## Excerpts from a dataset
______________________________

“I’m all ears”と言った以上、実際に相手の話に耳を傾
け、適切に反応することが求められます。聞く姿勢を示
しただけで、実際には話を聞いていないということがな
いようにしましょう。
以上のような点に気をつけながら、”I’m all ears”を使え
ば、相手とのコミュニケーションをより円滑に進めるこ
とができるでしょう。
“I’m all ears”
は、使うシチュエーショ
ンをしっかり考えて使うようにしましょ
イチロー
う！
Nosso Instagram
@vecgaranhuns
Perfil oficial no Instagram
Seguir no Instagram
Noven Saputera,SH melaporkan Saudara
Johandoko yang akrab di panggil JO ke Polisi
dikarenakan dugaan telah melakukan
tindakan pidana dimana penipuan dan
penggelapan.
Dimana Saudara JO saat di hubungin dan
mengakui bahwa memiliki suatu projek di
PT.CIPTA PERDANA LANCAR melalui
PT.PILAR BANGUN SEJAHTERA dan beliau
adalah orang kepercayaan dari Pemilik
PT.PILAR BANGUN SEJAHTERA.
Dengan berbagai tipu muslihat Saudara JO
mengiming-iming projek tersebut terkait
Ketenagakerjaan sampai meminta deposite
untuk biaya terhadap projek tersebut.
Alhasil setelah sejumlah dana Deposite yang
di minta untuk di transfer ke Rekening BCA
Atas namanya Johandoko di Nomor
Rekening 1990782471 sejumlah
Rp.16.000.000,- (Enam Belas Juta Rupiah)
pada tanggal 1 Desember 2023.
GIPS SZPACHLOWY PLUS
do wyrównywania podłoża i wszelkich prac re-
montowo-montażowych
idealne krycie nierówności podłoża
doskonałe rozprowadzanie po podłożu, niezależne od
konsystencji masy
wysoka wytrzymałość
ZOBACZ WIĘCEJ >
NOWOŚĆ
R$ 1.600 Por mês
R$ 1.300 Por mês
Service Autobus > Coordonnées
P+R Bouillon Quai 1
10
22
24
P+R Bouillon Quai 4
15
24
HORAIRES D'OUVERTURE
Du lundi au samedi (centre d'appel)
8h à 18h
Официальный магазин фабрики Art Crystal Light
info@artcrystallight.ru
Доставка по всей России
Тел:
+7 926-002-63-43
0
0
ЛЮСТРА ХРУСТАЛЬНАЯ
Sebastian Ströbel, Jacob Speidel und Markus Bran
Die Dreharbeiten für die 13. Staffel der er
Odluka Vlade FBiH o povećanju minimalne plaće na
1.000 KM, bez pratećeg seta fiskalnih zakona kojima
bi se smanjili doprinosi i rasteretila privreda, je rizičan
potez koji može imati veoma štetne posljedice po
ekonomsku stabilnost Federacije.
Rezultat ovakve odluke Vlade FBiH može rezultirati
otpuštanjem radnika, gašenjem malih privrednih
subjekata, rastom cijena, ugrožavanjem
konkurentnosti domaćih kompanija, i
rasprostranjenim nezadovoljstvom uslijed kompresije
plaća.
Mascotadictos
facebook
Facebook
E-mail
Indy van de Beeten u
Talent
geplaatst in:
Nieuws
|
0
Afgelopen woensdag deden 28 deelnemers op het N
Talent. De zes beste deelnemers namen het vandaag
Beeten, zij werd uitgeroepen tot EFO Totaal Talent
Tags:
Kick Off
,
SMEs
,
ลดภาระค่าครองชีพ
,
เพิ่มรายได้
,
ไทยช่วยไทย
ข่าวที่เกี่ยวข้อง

______________________________

## What the exercise asks
Only lines containing "podłoża" belong in the answer; copy every such line from the records.

## Result
do wyrównywania podłoża i wszelkich prac re-
idealne krycie nierówności podłoża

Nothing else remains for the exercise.